Chief Justice John Roberts granted the stay Monday and ordered the government to respond to McDonnell's application by Aug. 26.

McDonnell will remain free "pending consideration of the response and further order of the undersigned or of the court," the brief order states.

The Fourth Circuit rejected the request for a stay that McDonnell had submitted last week.

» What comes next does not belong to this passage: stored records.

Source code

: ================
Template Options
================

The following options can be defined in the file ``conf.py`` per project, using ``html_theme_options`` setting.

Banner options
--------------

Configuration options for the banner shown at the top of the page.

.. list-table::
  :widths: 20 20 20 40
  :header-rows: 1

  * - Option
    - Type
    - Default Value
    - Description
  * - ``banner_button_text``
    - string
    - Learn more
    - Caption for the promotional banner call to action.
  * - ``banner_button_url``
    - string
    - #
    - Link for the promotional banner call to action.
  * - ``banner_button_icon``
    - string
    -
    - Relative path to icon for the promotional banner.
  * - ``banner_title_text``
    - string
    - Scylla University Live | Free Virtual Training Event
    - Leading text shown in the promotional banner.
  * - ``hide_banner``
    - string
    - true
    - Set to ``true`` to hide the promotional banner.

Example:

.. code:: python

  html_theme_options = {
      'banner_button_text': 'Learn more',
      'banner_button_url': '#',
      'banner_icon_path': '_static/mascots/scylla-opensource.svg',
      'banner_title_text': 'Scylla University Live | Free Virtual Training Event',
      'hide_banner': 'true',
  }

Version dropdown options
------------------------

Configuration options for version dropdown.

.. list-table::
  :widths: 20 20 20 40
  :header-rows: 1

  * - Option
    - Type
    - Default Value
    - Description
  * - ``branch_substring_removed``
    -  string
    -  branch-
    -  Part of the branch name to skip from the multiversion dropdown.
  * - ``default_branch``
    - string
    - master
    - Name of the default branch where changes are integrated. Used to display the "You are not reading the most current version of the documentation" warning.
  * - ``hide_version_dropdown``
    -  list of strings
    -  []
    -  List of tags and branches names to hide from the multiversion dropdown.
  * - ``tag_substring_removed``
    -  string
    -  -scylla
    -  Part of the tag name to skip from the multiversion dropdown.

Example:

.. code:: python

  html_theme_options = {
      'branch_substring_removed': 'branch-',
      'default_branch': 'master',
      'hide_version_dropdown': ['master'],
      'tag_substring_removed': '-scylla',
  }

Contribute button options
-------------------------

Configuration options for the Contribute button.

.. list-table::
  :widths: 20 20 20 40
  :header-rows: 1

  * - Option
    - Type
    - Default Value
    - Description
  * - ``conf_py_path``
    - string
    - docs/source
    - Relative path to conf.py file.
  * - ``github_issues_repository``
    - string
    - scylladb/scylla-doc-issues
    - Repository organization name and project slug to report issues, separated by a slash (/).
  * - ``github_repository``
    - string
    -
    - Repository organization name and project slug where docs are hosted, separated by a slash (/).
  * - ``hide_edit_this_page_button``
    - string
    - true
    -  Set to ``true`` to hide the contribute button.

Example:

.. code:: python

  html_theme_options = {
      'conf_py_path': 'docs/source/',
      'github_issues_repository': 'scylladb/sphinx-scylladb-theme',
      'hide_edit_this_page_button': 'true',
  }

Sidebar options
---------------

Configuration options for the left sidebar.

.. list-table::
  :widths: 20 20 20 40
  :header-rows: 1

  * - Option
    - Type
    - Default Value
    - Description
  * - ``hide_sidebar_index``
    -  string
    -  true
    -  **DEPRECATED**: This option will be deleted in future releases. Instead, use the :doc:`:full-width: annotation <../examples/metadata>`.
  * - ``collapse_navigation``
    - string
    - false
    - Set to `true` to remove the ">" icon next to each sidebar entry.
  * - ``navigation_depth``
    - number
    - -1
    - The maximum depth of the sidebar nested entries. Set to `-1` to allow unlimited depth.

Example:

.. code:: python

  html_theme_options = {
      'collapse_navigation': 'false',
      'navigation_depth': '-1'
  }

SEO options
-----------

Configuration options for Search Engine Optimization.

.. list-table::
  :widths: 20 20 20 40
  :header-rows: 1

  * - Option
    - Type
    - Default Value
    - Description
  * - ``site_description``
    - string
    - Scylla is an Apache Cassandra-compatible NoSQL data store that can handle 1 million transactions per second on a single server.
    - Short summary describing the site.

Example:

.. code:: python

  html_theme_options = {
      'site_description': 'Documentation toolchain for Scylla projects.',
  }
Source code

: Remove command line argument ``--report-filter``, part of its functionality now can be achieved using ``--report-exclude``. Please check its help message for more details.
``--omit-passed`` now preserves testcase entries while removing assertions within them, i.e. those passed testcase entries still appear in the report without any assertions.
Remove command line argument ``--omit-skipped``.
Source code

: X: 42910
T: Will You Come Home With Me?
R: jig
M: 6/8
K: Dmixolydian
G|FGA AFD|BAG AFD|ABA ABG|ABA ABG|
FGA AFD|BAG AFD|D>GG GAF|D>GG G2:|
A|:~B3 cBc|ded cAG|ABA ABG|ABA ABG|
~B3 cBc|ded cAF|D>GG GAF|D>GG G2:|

Next month marks a year since a federal jury convicted the Republican lawmaker on 11 counts of corruption and fraud, finding that he accepted $177,000 in money and gifts from pharmaceutical CEO Jonnie Williams in exchange for promoting the unregulated dietary supplement Anatabloc.

The Richmond-based Fourth Circuit upheld McDonnell's convictions in July, saying McDonnell received a fair trial, and refused him an en banc rehearing earlier this month.

McDonnell had said that he wants the high court to revisit the questions that the Fourth Circuit shot down: whether he was acting in his official capacity when he accepted the "gifts" from Williams, and whether the prosecution mishandled juror selection in light of negative pretrial publicity.

Attorneys for the beleaguered politician claim that the nation's high court should take an interest in his case, particularly with the issue of what constitutes "official action."

They say that question has "serious implications for elected officials."

"Gov. McDonnell's petition will ask whether a public official takes 'official action' by asking an aide a question, encouraging a staffer to attend a meeting, or appearing at a private event - even without taking the additional step of asking anyone to exercise any actual government power," he wrote last week.